OpenID Connect (OIDC)

OpenID Connect (OIDC) provides an identity layer that builds on top of OAuth2. Using the openid scope provides the client with an ID token, which is a JWT that contains claims about the user.

Never substitute ID tokens for access tokens - this is very dangerous practice as ID tokens are not intended for this purpose.

Evolutionary Architecture

API-Driven Architecture Benefits

APIs are the natural interfaces, abstractions, and (encapsulated) entry points to and within a system, and as such can be instrumental in supporting an evolutionary architecture.

As an architect, APIs can help you evolve a system. An API can be a boundary to a module or component, and this makes an API a natural point of leverage when trying to ensure a system is highly cohesive and loosely coupled.

Cohesion and Coupling

Cohesion refers to the degree to which the elements inside a system belong together. Implementing APIs and systems with high cohesion enables the easier evolution of both the API provider and consumer.

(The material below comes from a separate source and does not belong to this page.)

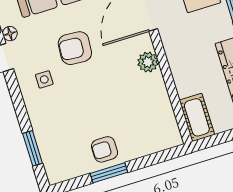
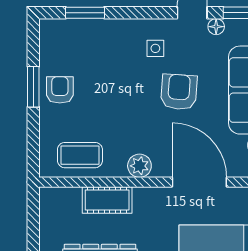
coffee table: (154, 115) -> (80, 155), added
cot: (197, 117) -> (107, 200), moved

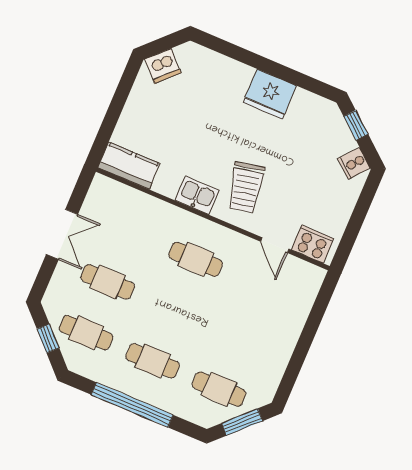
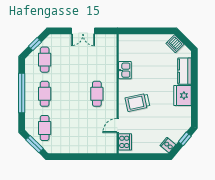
kitchen counter: (129, 166) -> (185, 71), moved, turned 180
kitchen sink: (197, 195) -> (125, 70), moved
cafe table: (108, 282) -> (71, 60), removed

A loosely coupled system has two properties:

Components are weakly associated with each other
Each component has little or no knowledge of the definitions of other separate components

Zero Trust Architecture

The zero trust security model describes an approach where the main concept is “never trust, always verify”. Devices should not be trusted by default, even if they are connected to a permissioned network.

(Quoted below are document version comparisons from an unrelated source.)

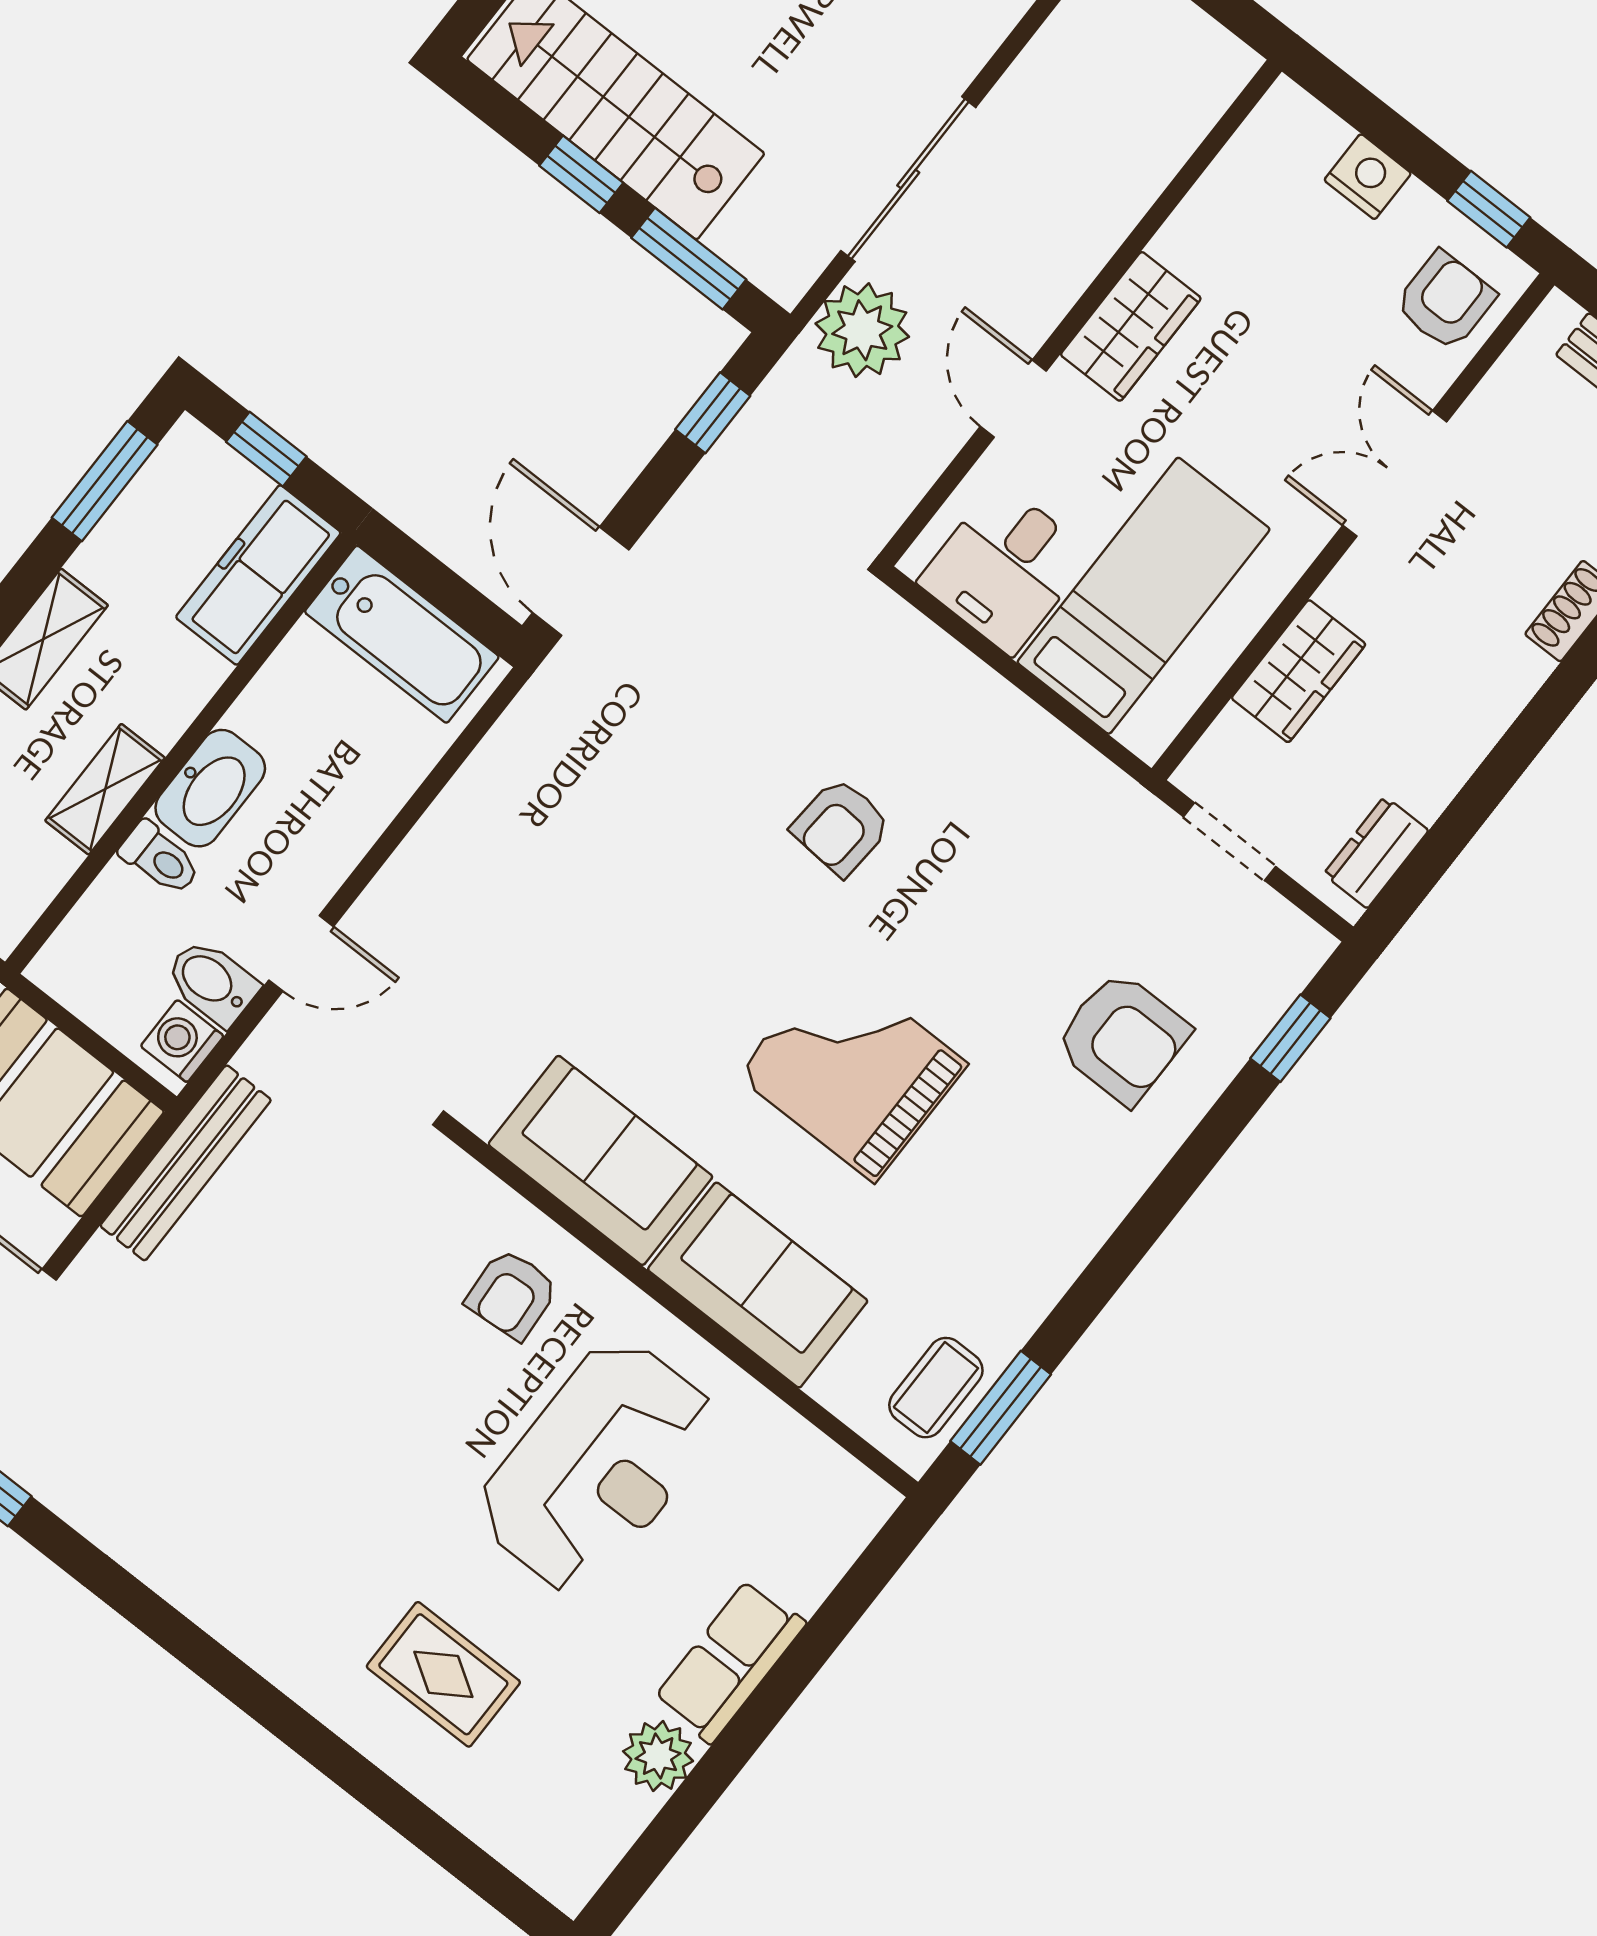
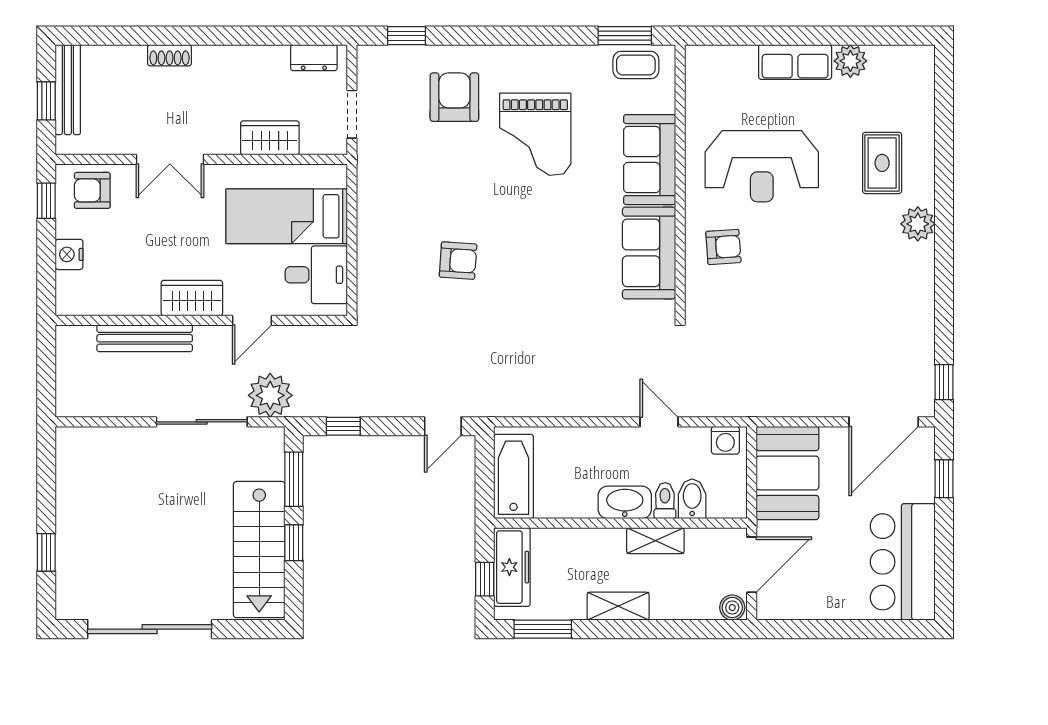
freezer: (258, 575) -> (512, 567), moved, turned -90
door: (581, 581) -> (443, 426), width x0.73
bidet: (212, 982) -> (692, 499), moved, turned 180
grand piano: (852, 1070) -> (535, 134), moved
bench: (186, 1163) -> (145, 338), moved
reception desk: (598, 1466) -> (762, 166), turned 180
plant: (293, 1654) -> (918, 224), added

The zero trust approach advocates mutual authentication, including checking the identity and integrity of devices without respect to location.

Cloud Migration

There are a number of approaches to evolving or migrating an API-based system toward the cloud, ranging from retain (“do nothing”), to rehost, replatform, repurchase, refactor/re-architect, and retire.

An API gateway can be used as a tool for migration, as it can encapsulate functionality and act as a facade for multiple backend systems operating from different environments and networks.

API management can play a key role in migration and also in unlocking the value of APIs across and even outside of an organization.